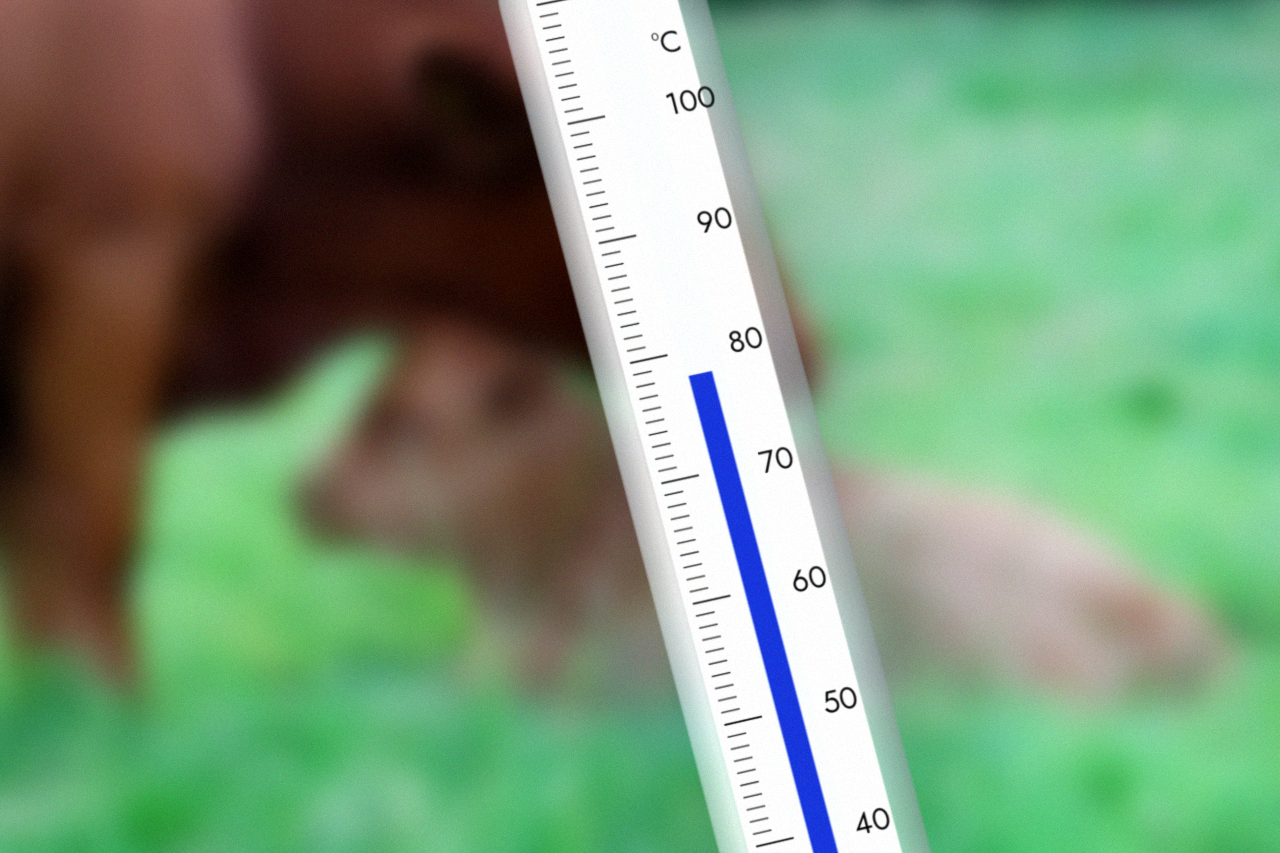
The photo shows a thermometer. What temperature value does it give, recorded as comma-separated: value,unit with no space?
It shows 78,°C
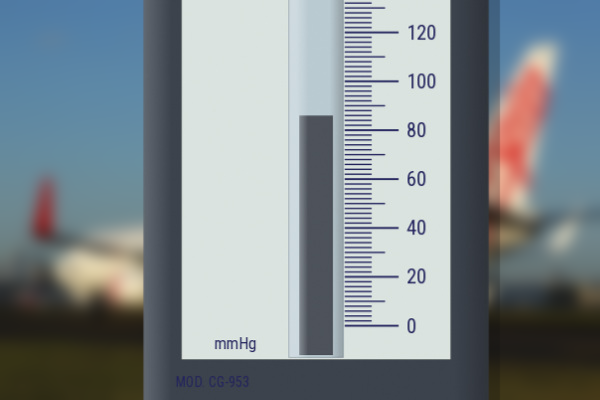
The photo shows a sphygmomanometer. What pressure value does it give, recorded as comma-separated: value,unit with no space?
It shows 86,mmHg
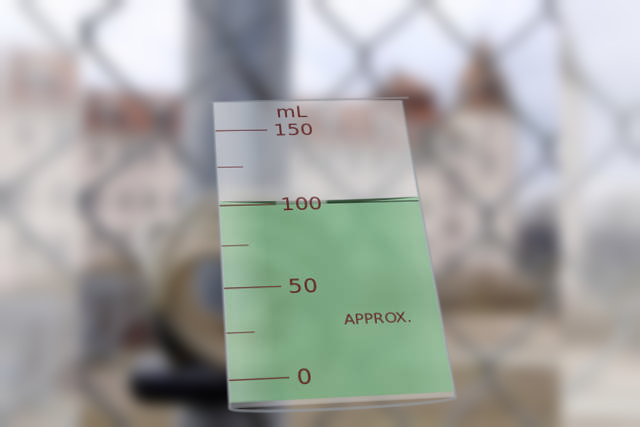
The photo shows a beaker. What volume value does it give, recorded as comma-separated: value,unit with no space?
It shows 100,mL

########################################

THE PROBLEM
Rewrite the entries, swapping every "photo" for "image" and changing nothing else. Leave out the pictures.

ANSWER BOX
The image shows a thermometer. What temperature value does it give, recorded as comma-separated: value,unit with no space?
It shows 78,°C
The image shows a sphygmomanometer. What pressure value does it give, recorded as comma-separated: value,unit with no space?
It shows 86,mmHg
The image shows a beaker. What volume value does it give, recorded as comma-separated: value,unit with no space?
It shows 100,mL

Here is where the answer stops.